Lo que se pide ::
A. ¿Cómo se llamaba el chico británico del fragmento?
B. Reescribe el pasaje del fragmento que arranca en las palabras "Él arrancó a" y termina después de "en su cultura.", poniendo "inglés" donde dice "británico".

+++ Fragmento del documento

Elegí un sitio al azar. Me pedí una deliciosa Stella y me senté a examinar a los clientes, uno por uno. Ja, los pantalones les colgaban, por un lado exhibían sus barrigas y, por el otro, la mitad de la carretera destapada que conducía a las zonas más oscuras y mefíticas. No puede ser! Eran apenas las 11:00 de la noche y casi todos estaban como una cuba. Eso era lo normal allí, o había escogido el lugar menos idóneo? Pronto me daría cuenta que sí, era lo habitual, y que muy a la 1:00 estarían vomitando y dándose golpes e incluso cuchilladas. En el momento en que me quise ir, por mi ansiedad de largarme de allí empujé a un chico de mala manera que estorbaba en la puerta. El hombre con cara de buen chaval me dijo “sorry”.
-Cómo puede ser que te acabe de dar un golpe y seas tú el que diga “sorry”? No lo entiendo, de verdad.
Él arrancó a reírse. Y luego saltó con que, hacía muchos años ya de eso, había leído en un libro de instituto que en España la gente cuando salía a comer, solía ofrecer su comida a los demás y los otros, independientemente de lo que quisieran, estaban obligados a decir que no.
- Es cierto?
Me quedé a cuadros. No supe qué responderle, podría ser… era una cosa en la que no me había sentado a pensar. Así que nos sentamos a pensar sin preguntarle al otro si quería (y eso que él era británico y se pasaba de educado). Al llegar la media noche cerraban el lugar, por lo que salimos sin quejarnos. Caminaba hacia el coche y él al lado pisándome la sombra. Se montó conmigo para seguir la charla allí. Se llamaba Stan. Cuando ya había más cansancio que palabras se marchó sin pedirme el teléfono. Yo tampoco se lo pedí, preocupada de si sería admisible o no en su cultura.

++++++
+++ Ítems proporcionados

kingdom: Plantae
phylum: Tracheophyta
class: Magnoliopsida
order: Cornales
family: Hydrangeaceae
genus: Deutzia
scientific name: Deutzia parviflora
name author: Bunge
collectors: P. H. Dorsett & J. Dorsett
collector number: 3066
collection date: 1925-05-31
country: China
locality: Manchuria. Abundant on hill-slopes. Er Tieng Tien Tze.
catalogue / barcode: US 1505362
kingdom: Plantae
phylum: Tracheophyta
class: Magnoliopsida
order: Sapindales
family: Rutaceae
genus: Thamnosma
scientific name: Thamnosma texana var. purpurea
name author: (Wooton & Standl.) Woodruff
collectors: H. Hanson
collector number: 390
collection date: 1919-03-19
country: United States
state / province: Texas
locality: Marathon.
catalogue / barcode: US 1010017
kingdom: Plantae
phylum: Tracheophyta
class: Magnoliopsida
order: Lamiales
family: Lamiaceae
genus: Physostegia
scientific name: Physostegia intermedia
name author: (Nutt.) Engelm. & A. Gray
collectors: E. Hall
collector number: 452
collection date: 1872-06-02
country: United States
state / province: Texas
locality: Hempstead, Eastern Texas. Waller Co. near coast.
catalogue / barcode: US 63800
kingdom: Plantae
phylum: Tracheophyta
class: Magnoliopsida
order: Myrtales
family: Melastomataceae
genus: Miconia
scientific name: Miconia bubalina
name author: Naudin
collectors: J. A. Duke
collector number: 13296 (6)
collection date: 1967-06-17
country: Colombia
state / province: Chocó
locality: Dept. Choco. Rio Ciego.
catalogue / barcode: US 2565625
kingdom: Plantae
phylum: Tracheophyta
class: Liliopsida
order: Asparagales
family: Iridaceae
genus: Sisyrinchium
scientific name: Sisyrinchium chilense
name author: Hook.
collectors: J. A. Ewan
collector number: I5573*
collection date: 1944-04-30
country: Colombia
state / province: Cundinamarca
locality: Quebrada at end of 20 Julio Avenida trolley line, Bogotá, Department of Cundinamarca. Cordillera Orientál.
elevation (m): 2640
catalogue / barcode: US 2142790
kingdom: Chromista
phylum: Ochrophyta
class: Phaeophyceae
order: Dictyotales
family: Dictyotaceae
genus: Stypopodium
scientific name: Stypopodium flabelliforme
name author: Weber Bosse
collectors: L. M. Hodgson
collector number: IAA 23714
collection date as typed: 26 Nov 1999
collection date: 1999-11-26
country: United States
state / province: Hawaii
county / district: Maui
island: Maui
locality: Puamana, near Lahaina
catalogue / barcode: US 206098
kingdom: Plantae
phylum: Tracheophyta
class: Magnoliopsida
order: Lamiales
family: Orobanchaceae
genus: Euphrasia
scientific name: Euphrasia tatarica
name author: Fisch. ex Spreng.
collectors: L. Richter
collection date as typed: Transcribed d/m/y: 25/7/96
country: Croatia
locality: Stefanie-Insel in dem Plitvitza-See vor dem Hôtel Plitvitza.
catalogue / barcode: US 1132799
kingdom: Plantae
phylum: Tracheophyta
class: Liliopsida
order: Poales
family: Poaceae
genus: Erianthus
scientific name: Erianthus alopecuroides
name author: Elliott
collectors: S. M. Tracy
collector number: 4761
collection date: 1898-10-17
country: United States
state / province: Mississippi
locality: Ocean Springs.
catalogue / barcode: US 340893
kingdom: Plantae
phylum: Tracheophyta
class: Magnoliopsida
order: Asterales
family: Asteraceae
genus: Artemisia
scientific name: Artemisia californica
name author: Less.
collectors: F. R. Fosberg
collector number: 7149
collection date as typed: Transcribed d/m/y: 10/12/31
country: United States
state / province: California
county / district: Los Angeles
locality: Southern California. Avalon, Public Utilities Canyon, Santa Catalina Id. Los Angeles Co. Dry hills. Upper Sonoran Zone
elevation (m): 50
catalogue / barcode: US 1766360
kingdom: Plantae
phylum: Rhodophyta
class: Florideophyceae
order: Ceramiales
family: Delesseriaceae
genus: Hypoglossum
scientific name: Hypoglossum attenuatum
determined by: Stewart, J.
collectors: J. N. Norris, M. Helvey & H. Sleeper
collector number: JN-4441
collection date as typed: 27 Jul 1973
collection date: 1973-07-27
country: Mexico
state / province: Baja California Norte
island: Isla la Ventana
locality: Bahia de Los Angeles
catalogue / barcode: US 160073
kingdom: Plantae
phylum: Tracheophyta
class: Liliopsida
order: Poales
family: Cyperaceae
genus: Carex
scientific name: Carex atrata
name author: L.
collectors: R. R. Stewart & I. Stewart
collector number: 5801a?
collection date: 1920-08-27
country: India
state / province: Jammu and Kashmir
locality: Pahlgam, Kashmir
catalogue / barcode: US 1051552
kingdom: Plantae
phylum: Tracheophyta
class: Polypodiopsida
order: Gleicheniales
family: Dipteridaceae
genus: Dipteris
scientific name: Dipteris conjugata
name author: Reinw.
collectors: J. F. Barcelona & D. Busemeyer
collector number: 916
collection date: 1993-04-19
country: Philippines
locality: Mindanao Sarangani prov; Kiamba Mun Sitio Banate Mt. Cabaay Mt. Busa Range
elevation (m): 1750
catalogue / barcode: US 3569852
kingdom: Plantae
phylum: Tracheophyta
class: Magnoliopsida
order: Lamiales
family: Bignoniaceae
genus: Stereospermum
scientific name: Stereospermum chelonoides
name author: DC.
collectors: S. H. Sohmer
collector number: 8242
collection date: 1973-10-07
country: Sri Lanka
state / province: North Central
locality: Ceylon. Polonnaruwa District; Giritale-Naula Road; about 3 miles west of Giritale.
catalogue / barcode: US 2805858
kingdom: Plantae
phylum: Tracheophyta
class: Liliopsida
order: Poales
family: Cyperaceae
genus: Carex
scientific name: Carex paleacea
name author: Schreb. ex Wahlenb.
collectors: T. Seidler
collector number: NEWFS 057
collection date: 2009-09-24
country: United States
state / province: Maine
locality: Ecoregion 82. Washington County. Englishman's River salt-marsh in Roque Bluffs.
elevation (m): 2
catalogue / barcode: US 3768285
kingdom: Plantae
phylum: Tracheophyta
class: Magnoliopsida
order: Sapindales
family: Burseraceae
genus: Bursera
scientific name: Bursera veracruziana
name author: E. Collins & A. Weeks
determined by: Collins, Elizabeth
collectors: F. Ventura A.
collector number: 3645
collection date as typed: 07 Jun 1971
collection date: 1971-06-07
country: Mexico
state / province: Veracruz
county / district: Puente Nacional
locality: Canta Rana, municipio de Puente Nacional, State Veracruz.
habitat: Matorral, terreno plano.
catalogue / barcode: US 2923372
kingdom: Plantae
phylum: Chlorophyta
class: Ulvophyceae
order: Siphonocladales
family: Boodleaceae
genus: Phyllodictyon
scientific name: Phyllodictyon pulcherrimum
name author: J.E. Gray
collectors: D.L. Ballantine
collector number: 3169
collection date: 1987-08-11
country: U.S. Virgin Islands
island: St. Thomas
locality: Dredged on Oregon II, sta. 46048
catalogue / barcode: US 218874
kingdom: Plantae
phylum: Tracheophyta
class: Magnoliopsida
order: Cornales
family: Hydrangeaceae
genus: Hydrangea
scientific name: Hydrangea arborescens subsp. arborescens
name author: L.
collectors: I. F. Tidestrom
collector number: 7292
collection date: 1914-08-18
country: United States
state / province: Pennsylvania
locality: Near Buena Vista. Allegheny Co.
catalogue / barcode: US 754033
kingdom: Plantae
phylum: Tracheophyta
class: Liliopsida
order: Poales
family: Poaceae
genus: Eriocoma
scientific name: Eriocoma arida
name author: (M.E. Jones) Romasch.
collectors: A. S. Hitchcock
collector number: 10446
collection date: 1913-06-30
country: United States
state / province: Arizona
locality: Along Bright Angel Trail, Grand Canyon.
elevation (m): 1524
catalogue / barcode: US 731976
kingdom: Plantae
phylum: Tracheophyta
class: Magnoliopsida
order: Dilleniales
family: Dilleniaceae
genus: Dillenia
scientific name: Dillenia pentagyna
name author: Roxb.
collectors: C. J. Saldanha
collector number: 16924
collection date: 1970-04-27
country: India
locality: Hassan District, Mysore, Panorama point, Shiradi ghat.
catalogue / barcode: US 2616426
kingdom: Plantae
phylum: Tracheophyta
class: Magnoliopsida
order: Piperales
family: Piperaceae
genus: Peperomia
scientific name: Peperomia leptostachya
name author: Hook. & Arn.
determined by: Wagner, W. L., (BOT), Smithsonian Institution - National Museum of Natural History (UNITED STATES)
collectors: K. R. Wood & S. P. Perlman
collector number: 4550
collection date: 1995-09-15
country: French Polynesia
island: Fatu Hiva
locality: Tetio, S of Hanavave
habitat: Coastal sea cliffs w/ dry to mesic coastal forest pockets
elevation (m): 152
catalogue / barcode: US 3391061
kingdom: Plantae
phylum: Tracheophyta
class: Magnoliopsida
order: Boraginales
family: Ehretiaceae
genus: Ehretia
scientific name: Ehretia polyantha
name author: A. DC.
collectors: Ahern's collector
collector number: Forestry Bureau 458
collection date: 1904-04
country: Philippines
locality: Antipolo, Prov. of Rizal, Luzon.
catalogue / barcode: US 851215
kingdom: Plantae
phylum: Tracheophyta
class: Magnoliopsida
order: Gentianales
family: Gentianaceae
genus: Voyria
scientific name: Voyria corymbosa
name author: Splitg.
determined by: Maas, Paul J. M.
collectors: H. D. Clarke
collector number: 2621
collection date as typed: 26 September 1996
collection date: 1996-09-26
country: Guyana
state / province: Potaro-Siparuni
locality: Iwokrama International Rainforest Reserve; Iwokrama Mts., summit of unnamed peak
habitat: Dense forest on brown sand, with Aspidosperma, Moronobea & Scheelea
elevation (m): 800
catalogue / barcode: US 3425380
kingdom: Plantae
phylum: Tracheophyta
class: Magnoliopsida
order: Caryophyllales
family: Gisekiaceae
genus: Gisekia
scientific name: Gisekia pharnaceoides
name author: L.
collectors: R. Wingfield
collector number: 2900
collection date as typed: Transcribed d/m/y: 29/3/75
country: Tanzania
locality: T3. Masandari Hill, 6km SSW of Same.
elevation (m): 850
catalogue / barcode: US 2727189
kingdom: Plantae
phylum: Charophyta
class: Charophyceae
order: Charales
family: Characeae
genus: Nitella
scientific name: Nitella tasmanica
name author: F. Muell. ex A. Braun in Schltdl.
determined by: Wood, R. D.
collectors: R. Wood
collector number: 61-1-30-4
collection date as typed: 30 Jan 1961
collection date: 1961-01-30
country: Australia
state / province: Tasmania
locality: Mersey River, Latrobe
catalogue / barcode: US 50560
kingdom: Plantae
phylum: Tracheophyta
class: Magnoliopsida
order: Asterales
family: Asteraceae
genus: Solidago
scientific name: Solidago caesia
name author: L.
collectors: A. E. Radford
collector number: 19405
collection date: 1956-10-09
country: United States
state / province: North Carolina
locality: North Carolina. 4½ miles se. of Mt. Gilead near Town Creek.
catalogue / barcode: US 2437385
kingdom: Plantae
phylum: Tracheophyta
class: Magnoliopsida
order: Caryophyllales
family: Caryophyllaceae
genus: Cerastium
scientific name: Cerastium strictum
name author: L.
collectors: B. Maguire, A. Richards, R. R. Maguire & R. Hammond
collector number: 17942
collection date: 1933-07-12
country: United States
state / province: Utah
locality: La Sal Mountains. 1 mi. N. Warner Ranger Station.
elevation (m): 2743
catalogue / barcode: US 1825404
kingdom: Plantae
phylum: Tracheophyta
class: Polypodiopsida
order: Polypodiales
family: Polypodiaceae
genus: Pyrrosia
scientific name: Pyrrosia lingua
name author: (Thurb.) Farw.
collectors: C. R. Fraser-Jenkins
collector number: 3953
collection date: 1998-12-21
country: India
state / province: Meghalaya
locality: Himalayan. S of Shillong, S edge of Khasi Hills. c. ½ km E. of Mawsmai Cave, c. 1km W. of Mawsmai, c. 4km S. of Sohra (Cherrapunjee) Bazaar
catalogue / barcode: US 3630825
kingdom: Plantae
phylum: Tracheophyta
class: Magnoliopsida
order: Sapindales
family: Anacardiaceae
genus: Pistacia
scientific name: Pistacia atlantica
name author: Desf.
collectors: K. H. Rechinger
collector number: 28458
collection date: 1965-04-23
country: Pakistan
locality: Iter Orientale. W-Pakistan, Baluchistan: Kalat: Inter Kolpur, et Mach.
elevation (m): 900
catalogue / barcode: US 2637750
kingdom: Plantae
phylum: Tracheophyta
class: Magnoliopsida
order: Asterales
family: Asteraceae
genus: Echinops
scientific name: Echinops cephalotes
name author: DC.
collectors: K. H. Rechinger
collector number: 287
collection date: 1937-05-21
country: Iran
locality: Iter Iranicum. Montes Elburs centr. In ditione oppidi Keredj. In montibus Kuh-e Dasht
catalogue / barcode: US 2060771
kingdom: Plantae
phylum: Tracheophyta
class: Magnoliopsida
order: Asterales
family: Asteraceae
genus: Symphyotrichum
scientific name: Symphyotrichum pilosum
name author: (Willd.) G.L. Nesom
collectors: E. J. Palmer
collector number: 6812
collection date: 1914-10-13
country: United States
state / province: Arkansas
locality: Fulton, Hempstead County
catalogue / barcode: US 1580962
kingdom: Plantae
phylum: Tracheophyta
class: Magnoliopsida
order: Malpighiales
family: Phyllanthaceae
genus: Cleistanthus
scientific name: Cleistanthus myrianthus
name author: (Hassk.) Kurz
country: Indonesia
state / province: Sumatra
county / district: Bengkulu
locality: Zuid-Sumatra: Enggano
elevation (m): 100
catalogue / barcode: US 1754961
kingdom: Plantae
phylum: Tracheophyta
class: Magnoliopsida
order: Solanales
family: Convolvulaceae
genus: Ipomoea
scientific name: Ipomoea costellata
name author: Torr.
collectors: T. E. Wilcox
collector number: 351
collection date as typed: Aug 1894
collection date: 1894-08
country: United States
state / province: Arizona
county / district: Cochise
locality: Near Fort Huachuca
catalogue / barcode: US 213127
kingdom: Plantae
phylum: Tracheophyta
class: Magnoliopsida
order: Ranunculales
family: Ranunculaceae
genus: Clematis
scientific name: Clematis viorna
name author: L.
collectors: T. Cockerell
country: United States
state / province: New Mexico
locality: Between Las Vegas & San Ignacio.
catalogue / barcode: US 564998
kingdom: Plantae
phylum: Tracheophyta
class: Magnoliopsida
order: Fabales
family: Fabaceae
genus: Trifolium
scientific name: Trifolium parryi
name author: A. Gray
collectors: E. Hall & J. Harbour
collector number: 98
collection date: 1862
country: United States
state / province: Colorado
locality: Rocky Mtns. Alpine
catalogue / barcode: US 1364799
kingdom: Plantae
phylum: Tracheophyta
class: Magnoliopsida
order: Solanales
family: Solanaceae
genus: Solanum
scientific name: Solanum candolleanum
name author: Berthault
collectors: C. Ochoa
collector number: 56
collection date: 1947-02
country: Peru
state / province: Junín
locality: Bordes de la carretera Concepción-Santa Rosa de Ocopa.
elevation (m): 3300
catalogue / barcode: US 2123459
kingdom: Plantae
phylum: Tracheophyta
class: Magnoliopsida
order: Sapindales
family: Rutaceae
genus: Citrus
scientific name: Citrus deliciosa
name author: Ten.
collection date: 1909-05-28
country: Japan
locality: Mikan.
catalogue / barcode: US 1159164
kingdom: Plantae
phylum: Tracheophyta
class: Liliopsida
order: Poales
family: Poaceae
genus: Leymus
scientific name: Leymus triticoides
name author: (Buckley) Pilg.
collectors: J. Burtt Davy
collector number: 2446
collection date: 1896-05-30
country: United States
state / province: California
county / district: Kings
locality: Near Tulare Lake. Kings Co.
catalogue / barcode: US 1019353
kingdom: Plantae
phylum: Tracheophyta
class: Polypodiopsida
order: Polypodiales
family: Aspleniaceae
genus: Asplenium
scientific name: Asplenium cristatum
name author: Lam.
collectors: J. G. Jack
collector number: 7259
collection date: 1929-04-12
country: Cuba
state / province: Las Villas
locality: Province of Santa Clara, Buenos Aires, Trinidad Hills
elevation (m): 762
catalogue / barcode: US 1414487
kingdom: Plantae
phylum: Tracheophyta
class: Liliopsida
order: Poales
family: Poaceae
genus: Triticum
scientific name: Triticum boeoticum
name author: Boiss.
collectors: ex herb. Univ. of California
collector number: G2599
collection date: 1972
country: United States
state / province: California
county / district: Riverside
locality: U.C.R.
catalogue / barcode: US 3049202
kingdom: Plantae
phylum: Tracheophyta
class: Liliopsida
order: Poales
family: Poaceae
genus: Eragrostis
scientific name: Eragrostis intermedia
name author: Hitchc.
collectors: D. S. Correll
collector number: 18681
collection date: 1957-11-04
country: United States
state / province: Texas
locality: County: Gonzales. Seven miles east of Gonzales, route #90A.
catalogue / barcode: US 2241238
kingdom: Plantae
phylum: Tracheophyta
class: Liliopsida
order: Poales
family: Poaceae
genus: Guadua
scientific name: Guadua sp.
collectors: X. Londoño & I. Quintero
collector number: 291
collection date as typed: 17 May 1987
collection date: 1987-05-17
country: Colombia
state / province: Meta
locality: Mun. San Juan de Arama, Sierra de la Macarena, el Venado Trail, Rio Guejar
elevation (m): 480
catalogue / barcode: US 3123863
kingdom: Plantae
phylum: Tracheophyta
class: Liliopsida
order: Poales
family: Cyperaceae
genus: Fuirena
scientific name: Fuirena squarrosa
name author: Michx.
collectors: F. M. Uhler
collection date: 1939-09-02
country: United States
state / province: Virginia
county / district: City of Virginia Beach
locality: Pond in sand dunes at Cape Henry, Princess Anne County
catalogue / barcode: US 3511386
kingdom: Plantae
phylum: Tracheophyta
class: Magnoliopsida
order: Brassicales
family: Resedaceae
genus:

++++++

Soluciones por orden ::
A. Se llamaba Stan.

B.
Él arrancó a reírse. Y luego saltó con que, hacía muchos años ya de eso, había leído en un libro de instituto que en España la gente cuando salía a comer, solía ofrecer su comida a los demás y los otros, independientemente de lo que quisieran, estaban obligados a decir que no.
- Es cierto?
Me quedé a cuadros. No supe qué responderle, podría ser… era una cosa en la que no me había sentado a pensar. Así que nos sentamos a pensar sin preguntarle al otro si quería (y eso que él era inglés y se pasaba de educado). Al llegar la media noche cerraban el lugar, por lo que salimos sin quejarnos. Caminaba hacia el coche y él al lado pisándome la sombra. Se montó conmigo para seguir la charla allí. Se llamaba Stan. Cuando ya había más cansancio que palabras se marchó sin pedirme el teléfono. Yo tampoco se lo pedí, preocupada de si sería admisible o no en su cultura.